**ЗАДАНИЕ**: Пожалуйста, выведите без изменений строки, начиная со строки, где есть «DİNİZİ ALAMAYACAĞINIZ 6 ANİME», и заканчивая строкой, где есть «Neurologe helfen.», включая обе эти строки. Картинки в ответ не включайте.

↓

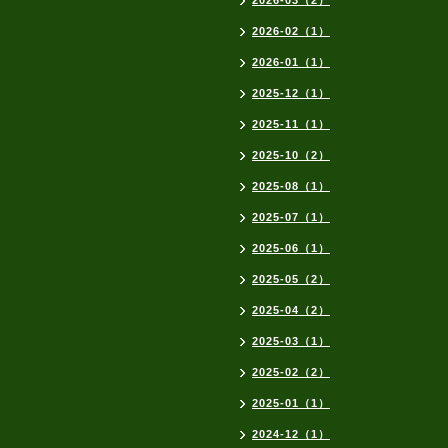
2026-03（2）
2026-02（1）
2026-01（1）
2025-12（1）
2025-11（1）
2025-10（2）
2025-08（1）
2025-07（1）
2025-06（1）
2025-05（2）
2025-04（2）
2025-03（1）
2025-02（2）
2025-01（1）
2024-12（1）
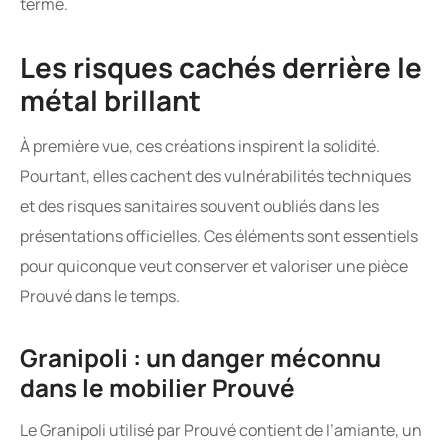
terme.
Les risques cachés derrière le
métal brillant
À première vue, ces créations inspirent la solidité.
Pourtant, elles cachent des vulnérabilités techniques
et des risques sanitaires souvent oubliés dans les
présentations officielles. Ces éléments sont essentiels
pour quiconque veut conserver et valoriser une pièce
Prouvé dans le temps.
Granipoli : un danger méconnu
dans le mobilier Prouvé
Le Granipoli utilisé par Prouvé contient de l’amiante, un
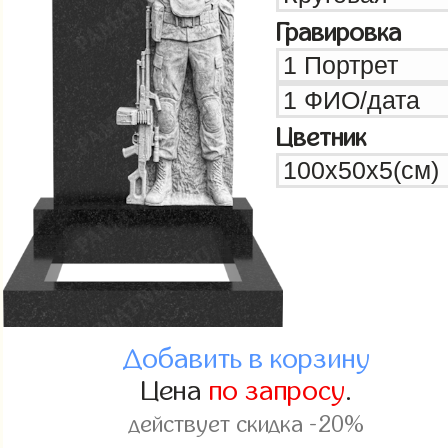
Гравировка
Цветник
Добавить в корзину
Цена
по запросу
.
действует скидка -20%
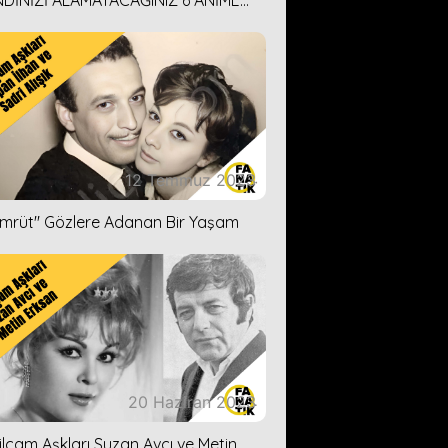
DİNİZİ ALAMAYACAĞINIZ 6 ANİME
İ ÖNERİMİZ
12 Temmuz 2023
ümrüt'' Gözlere Adanan Bir Yaşam
20 Haziran 2023
ilçam Aşkları Suzan Avcı ve Metin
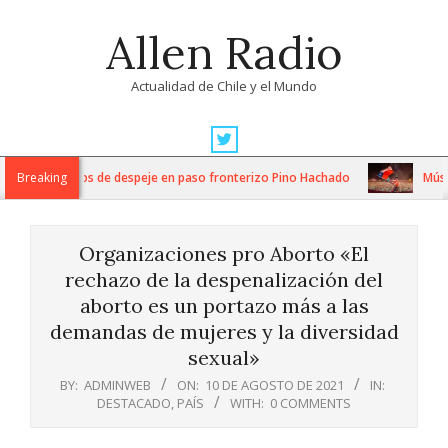
Skip
Allen Radio
to
content
Actualidad de Chile y el Mundo
Primary
Navigation
tensos trabajos de despeje en paso fronterizo Pino Hachado
Breaking
Música:
Menu
Organizaciones pro Aborto «El
rechazo de la despenalización del
aborto es un portazo más a las
demandas de mujeres y la diversidad
sexual»
BY:
ADMINWEB
ON:
10 DE AGOSTO DE 2021
IN:
DESTACADO
,
PAÍS
WITH:
0 COMMENTS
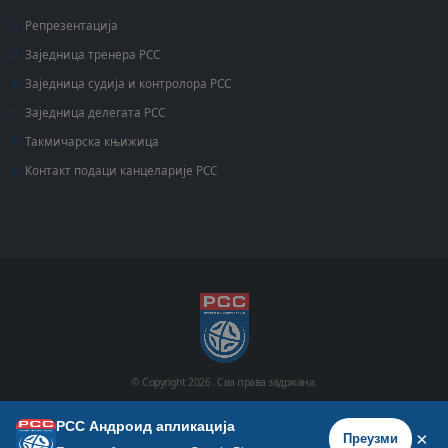
Репрезентација
Заједница тренера РСС
Заједница судија и контролора РСС
Заједница делегата РСС
Такмичарска књижица
Контакт подаци канцеларије РСС
© Copyright
2026 .
Сва права задржана.
РСС Андроид апликација
Почетна
Историја
Фото галерија
Видео галерија
×
Преузми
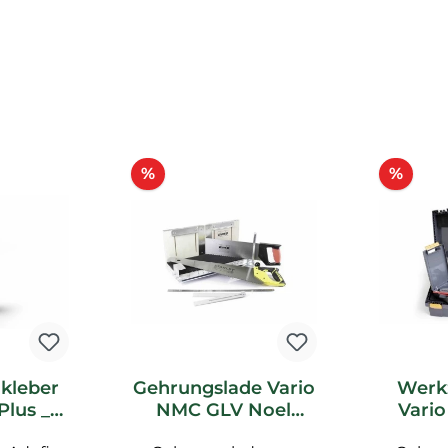
Rabatt
Raba
%
%
kleber
Gehrungslade Vario
Werk
Plus _L
NMC GLV Noel
Vari
quet
Marquet Zubehör
Noe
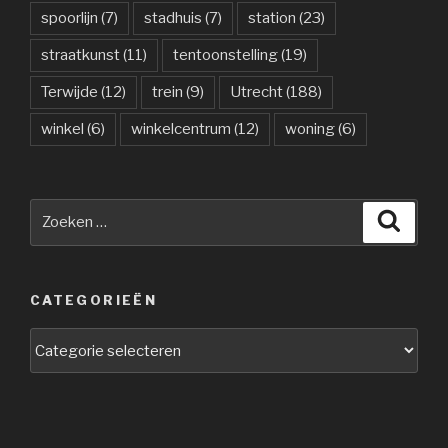
spoorlijn
(7)
stadhuis
(7)
station
(23)
straatkunst
(11)
tentoonstelling
(19)
Terwijde
(12)
trein
(9)
Utrecht
(188)
winkel
(6)
winkelcentrum
(12)
woning
(6)
Zoeken
Zoeke
naar:
CATEGORIEËN
Categorieën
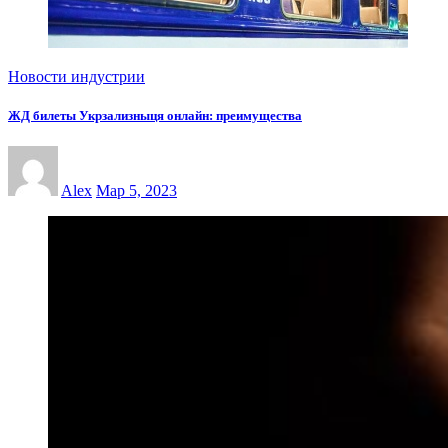
Новости индустрии
ЖД билеты Укрзализныця онлайн: преимущества
Alex
Мар 5, 2023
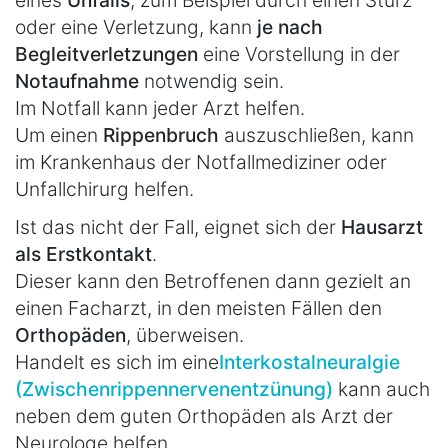
oder eine Verletzung, kann
je nach
Begleitverletzungen
eine Vorstellung in der
Notaufnahme
notwendig sein.
Im Notfall kann jeder Arzt helfen.
Um einen
Rippenbruch
auszuschließen, kann
im Krankenhaus der Notfallmediziner oder
Unfallchirurg helfen.
Ist das nicht der Fall, eignet sich der
Hausarzt
als Erstkontakt
.
Dieser kann den Betroffenen dann gezielt an
einen Facharzt, in den meisten Fällen den
Orthopäden
, überweisen.
Handelt es sich im eine
Interkostalneuralgie
(Zwischenrippennervenentzünung)
kann auch
neben dem guten Orthopäden als Arzt der
Neurologe helfen.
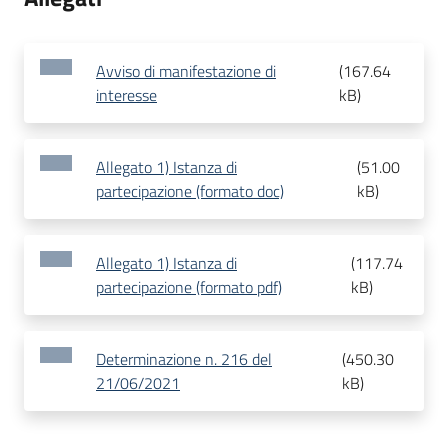
Avviso di manifestazione di
(
167.64
interesse
kB
)
Allegato 1) Istanza di
(
51.00
partecipazione (formato doc)
kB
)
Allegato 1) Istanza di
(
117.74
partecipazione (formato pdf)
kB
)
Determinazione n. 216 del
(
450.30
21/06/2021
kB
)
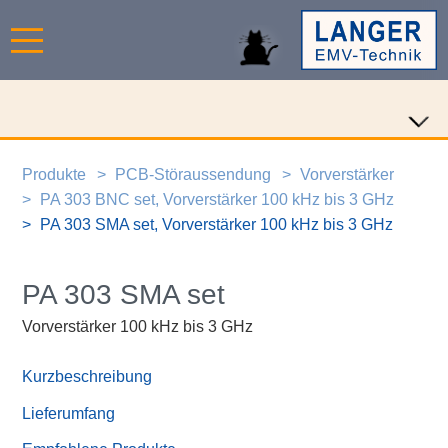
Produkte
PCB-Störaussendung
Vorverstärker
PA 303 BNC set, Vorverstärker 100 kHz bis 3 GHz
PA 303 SMA set, Vorverstärker 100 kHz bis 3 GHz
PA 303 SMA set
Vorverstärker 100 kHz bis 3 GHz
Kurzbeschreibung
Lieferumfang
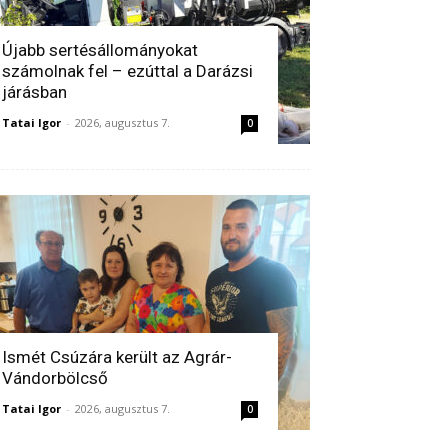
Újabb sertésállományokat
számolnak fel – ezúttal a Darázsi
járásban
Tatai Igor
-
2026, augusztus 7.
0
Ismét Csúzára került az Agrár-
Vándorbölcső
Tatai Igor
-
2026, augusztus 7.
0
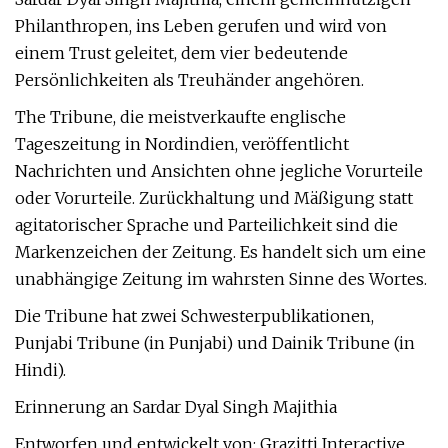
Philanthropen, ins Leben gerufen und wird von
einem Trust geleitet, dem vier bedeutende
Persönlichkeiten als Treuhänder angehören.
The Tribune, die meistverkaufte englische
Tageszeitung in Nordindien, veröffentlicht
Nachrichten und Ansichten ohne jegliche Vorurteile
oder Vorurteile. Zurückhaltung und Mäßigung statt
agitatorischer Sprache und Parteilichkeit sind die
Markenzeichen der Zeitung. Es handelt sich um eine
unabhängige Zeitung im wahrsten Sinne des Wortes.
Die Tribune hat zwei Schwesterpublikationen,
Punjabi Tribune (in Punjabi) und Dainik Tribune (in
Hindi).
Erinnerung an Sardar Dyal Singh Majithia
Entworfen und entwickelt von: Grazitti Interactive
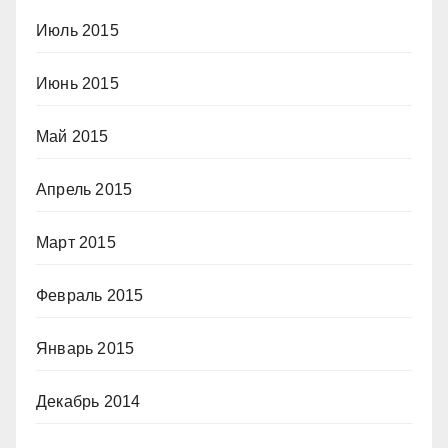
Июль 2015
Июнь 2015
Май 2015
Апрель 2015
Март 2015
Февраль 2015
Январь 2015
Декабрь 2014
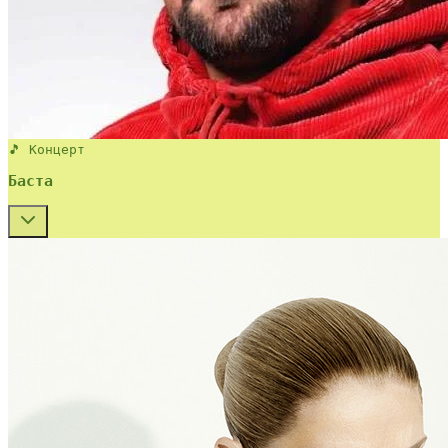
🎵 Концерт
Баста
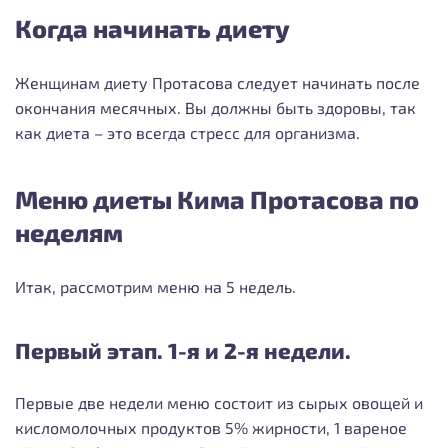
Когда начинать диету
Женщинам диету Протасова следует начинать после
окончания месячных. Вы должны быть здоровы, так
как диета – это всегда стресс для организма.
Меню диеты Кима Протасова по
неделям
Итак, рассмотрим меню на 5 недель.
Первый этап. 1-я и 2-я недели.
Первые две недели меню состоит из сырых овощей и
кисломолочных продуктов 5% жирности, 1 вареное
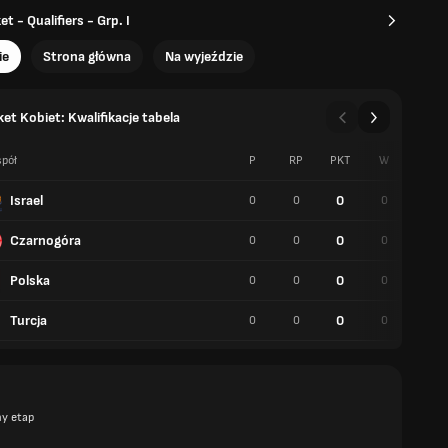
 - Qualifiers - Grp. I
ie
Strona główna
Na wyjeździe
et Kobiet: Kwalifikacje tabela
pół
P
RP
PKT
W
P
Israel
0
0
0
0
0
Czarnogóra
0
0
0
0
0
Polska
0
0
0
0
0
Turcja
0
0
0
0
0
y etap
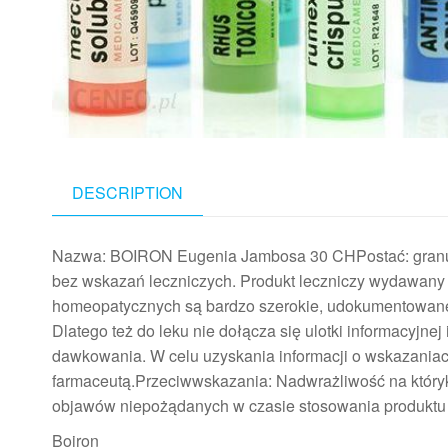
DESCRIPTION
Nazwa: BOIRON Eugenia Jambosa 30 CHPostać: granul
bez wskazań leczniczych. Produkt leczniczy wydawany
homeopatycznych są bardzo szerokie, udokumentowane 
Dlatego też do leku nie dołącza się ulotki informacyjn
dawkowania. W celu uzyskania informacji o wskazaniac
farmaceutą.Przeciwwskazania: Nadwrażliwość na któryk
objawów niepożądanych w czasie stosowania produktu 
Boiron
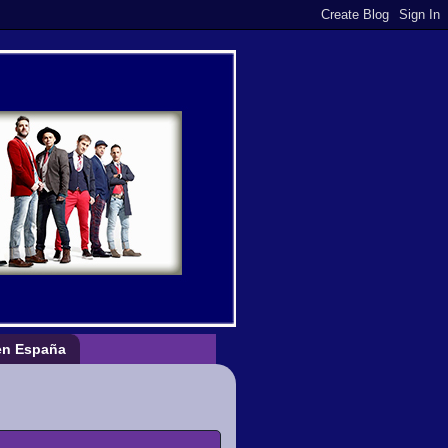
n España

↑

**ОТВЕТ**:
DİNİZİ ALAMAYACAĞINIZ 6 ANİME
İ ÖNERİMİZ
12 Temmuz 2023
ümrüt'' Gözlere Adanan Bir Yaşam
20 Haziran 2023
ilçam Aşkları Suzan Avcı ve Metin
Skip
Allen Radio
to
content
Actualidad de Chile y el Mundo
Primary
Navigation
tensos trabajos de despeje en paso fronterizo Pino Hachado
Breaking
Música:
Menu
Organizaciones pro Aborto «El
rechazo de la despenalización del
aborto es un portazo más a las
demandas de mujeres y la diversidad
sexual»
BY:
ADMINWEB
ON:
10 DE AGOSTO DE 2021
IN:
DESTACADO
,
PAÍS
WITH:
0 COMMENTS
Репрезентација
Заједница тренера РСС
Заједница судија и контролора РСС
Заједница делегата РСС
Такмичарска књижица
Контакт подаци канцеларије РСС
© Copyright
2026 .
Сва права задржана.
РСС Андроид апликација
Почетна
Историја
Фото галерија
Видео галерија
×
Преузми
Rabatt
Raba
%
%
kleber
Gehrungslade Vario
Werk
Plus _L
NMC GLV Noel
Vari
quet
Marquet Zubehör
Noe
spoorlijn
(7)
stadhuis
(7)
station
(23)
straatkunst
(11)
tentoonstelling
(19)
Terwijde
(12)
trein
(9)
Utrecht
(188)
winkel
(6)
winkelcentrum
(12)
woning
(6)
Zoeken
Zoeke
naar:
CATEGORIEËN
Categorieën
Новости индустрии
ЖД билеты Укрзализныця онлайн: преимущества
Alex
Мар 5, 2023
oder eine Verletzung, kann
je nach
Begleitverletzungen
eine Vorstellung in der
Notaufnahme
notwendig sein.
Im Notfall kann jeder Arzt helfen.
Um einen
Rippenbruch
auszuschließen, kann
im Krankenhaus der Notfallmediziner oder
Unfallchirurg helfen.
Ist das nicht der Fall, eignet sich der
Hausarzt
als Erstkontakt
.
Dieser kann den Betroffenen dann gezielt an
einen Facharzt, in den meisten Fällen den
Orthopäden
, überweisen.
Handelt es sich im eine
Interkostalneuralgie
(Zwischenrippennervenentzünung)
kann auch
neben dem guten Orthopäden als Arzt der
Neurologe helfen.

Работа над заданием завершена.